The community spent three years working with a small army of engineers to make the dam coho-friendly. There was just one problem. Even with the best engineers and knowledge at the time, Steiner says, “we solved an upstream migration problem for adults but created a downstream migration problem for juveniles.”

Juvenile survival is the coho’s biggest problem, mostly, thanks to us. We dam their streams for our reservoirs and channel placid waters into raging, fry-shredding flows. We convert floodplain habitat into housing, farms, and ranches. And, worried about floods, we clear fallen trees that give fry refuge from predators.

Until the population crashed in 2008, Steiner led emergency rescues, going into small tributaries to scoop up fry stranded in fragmented, evaporating pools and moving them downstream. Since the late ’90s, Steiner and his group have relocated 23,000 juveniles. But in the past few years, fewer and fewer fish have spawned in these tributaries.

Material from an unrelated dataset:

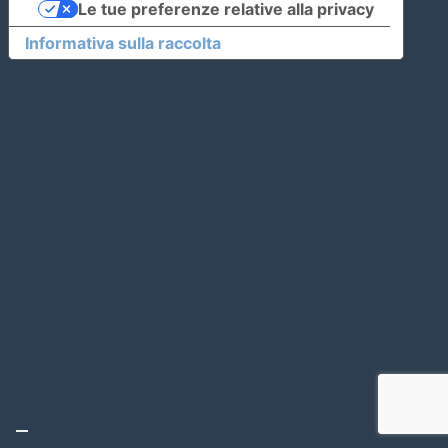
Le tue preferenze relative alla privacy
Informativa sulla raccolta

Even so, coho advocates are buoyed by this year’s census: 130 redds and 340 live fish (though the live census likely includes double counts).

Sea-fed forests

Just 60 years ago, hundreds of thousands of coho delivered nutrients and energy to our coastal, stream, and ocean ecosystems. Historic salmon runs probably even shaped inland ecology. Peter Moyle, professor of fisheries biology at the University of California at Davis, traced the flow of marine nutrients from chinook runs in the Central Valley’s Mokelumne River to adjacent vineyards.

“You see the number of vultures increase as the salmon come in, bear and deer and other animals come down to the streamside to feed and then distribute the nutrients into the uplands,” Moyle says. “Trees grow bigger and faster, and when trees are bigger, you have more habitat for birds.”

When you lose the big salmon runs, he adds, “you’ll reduce the population of a lot of things that depend on them.”

Living at the southernmost distribution of the species, our coho may prove an invaluable genetic resource in the face of global warming. They’ve somehow learned to adapt to warmer water temperatures, Steiner explains, and may hold a genetic key to understanding how other populations will cope with a warming world.

Nearly 90% of coho habitat is on private land. For Steiner, the key to coho survival rests in the hands of Marin County’s Board of Supervisors. We need regulations to move houses back from streams, he says, and keep trees standing so they can capture desperately needed moisture during dry spells.

But we all play a part, starting with water conservation. Every drop we waste could offer a lifeline to a species struggling to survive.

As I retrace my steps along Lagunitas Creek five days later, the warm sun casts a glare on the rippling water, now opaque. I search for signs of the sacrificial offerings of the week before. Finally, I notice a carcass on the creek’s edge, pulled up by a raccoon or maybe an osprey. I close my eyes and imagine the forest floor flush with salmon detritus, rowdy with feasting scavengers, as it surely was before dams disfigured the watershed. When I open them, I hear only the sound of rushing water.